From the data that follows, print exactly the lines starting at the one containing "left elbow: (385, 370)" and ending at the one containing "left hip: (626, 499)"; include both of them and nothing more.
-- Extracted material follows --
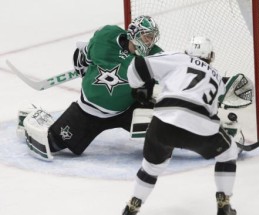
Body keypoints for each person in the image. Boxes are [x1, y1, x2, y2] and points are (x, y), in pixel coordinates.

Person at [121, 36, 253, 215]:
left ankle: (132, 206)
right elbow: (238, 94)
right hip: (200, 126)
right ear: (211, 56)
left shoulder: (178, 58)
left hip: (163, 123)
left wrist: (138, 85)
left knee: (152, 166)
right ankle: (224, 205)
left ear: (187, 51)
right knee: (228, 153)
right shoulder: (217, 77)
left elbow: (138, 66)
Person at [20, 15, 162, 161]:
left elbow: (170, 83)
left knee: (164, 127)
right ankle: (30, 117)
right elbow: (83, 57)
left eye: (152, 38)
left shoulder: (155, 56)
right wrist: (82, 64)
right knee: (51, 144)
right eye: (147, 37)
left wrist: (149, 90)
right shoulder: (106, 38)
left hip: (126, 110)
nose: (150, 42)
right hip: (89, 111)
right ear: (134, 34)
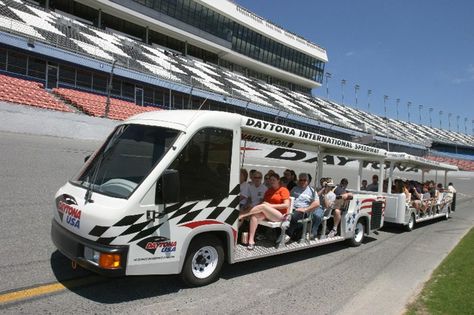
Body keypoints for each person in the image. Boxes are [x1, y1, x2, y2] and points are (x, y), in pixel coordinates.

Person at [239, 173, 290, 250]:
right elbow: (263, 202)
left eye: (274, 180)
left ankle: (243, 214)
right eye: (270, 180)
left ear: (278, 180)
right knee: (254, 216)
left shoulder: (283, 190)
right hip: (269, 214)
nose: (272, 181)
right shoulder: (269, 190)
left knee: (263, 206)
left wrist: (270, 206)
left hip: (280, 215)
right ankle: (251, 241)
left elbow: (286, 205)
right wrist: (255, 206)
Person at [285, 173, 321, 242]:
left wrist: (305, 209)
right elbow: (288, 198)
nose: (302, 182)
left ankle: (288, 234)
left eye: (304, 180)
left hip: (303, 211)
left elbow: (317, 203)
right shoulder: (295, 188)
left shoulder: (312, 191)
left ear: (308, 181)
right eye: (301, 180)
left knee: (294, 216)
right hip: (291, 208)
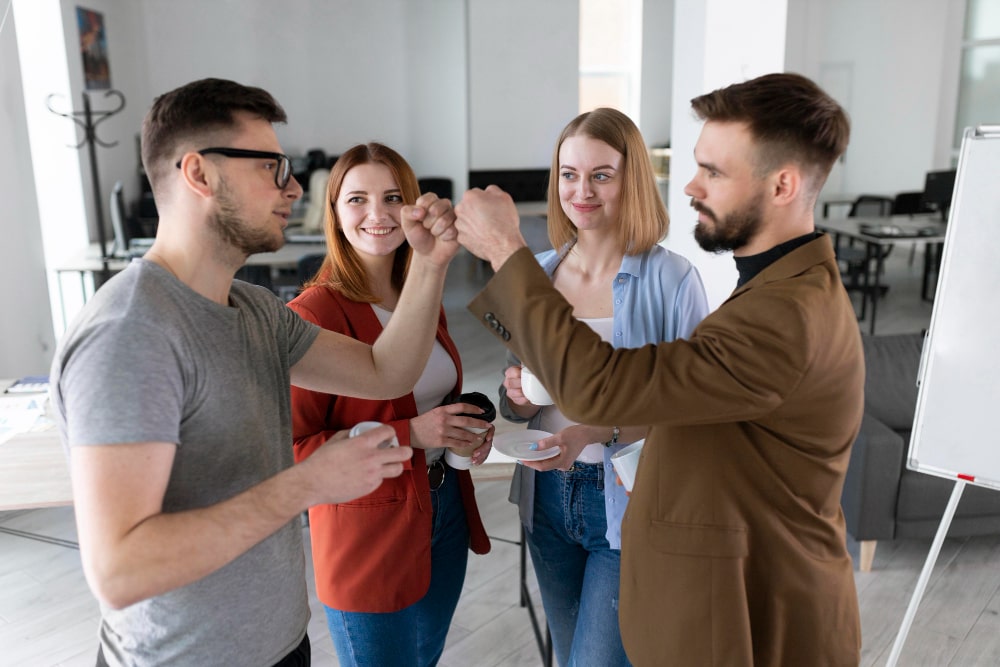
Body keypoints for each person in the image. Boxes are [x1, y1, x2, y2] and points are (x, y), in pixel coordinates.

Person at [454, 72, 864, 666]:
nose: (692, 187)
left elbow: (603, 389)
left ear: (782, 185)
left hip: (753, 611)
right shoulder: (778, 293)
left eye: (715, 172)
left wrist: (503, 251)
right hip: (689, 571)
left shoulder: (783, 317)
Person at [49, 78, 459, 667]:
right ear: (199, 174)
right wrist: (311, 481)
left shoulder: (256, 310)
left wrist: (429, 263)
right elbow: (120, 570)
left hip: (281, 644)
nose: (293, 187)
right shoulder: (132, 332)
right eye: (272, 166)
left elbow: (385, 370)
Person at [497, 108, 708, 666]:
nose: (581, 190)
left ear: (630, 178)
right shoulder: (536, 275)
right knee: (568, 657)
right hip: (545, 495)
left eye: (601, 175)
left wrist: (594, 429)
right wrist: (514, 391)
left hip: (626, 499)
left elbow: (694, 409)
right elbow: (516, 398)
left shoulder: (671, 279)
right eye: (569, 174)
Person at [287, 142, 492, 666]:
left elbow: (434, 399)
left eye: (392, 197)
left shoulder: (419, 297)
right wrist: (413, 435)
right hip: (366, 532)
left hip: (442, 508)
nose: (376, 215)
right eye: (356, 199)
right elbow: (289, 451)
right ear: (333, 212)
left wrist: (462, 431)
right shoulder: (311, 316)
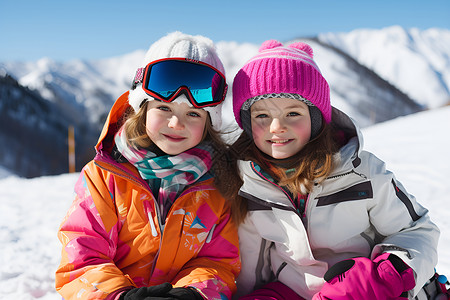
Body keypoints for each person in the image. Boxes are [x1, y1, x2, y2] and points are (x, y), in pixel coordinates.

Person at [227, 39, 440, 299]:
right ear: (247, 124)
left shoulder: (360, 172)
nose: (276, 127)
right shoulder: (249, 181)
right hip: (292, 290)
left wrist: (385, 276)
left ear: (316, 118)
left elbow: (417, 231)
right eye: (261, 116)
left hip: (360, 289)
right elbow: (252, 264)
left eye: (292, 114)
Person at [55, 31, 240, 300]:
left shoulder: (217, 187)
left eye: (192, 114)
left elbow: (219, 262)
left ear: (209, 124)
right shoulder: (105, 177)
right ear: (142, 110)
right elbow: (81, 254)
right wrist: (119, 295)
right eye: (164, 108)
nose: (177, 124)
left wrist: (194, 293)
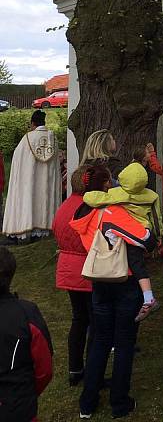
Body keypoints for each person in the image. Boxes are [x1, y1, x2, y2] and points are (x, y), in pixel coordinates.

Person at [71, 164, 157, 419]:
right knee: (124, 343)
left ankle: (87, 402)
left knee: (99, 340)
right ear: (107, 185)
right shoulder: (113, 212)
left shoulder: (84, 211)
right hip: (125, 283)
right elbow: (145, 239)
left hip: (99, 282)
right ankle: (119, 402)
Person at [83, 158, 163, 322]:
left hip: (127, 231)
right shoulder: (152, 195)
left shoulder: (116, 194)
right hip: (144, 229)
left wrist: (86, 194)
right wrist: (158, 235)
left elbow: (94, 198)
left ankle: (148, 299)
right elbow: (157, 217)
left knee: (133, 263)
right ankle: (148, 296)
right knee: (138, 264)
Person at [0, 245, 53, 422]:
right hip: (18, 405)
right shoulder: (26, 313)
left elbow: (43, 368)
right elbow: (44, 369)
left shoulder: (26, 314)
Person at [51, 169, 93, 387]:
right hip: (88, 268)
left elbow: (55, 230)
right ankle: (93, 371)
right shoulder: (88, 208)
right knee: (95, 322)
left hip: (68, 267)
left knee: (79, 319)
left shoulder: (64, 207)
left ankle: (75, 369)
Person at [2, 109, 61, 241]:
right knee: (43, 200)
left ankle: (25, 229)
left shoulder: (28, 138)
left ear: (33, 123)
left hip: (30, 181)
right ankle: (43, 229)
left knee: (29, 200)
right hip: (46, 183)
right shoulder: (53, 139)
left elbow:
-- Extracted material concluded --
Response to this exercise -
left elbow: (385, 370)
Person at [497, 108, 708, 666]:
nose: (581, 190)
left ear: (630, 178)
right shoulder: (536, 275)
right knee: (568, 657)
right hip: (545, 495)
left eye: (601, 175)
left wrist: (594, 429)
right wrist: (514, 391)
left hip: (626, 499)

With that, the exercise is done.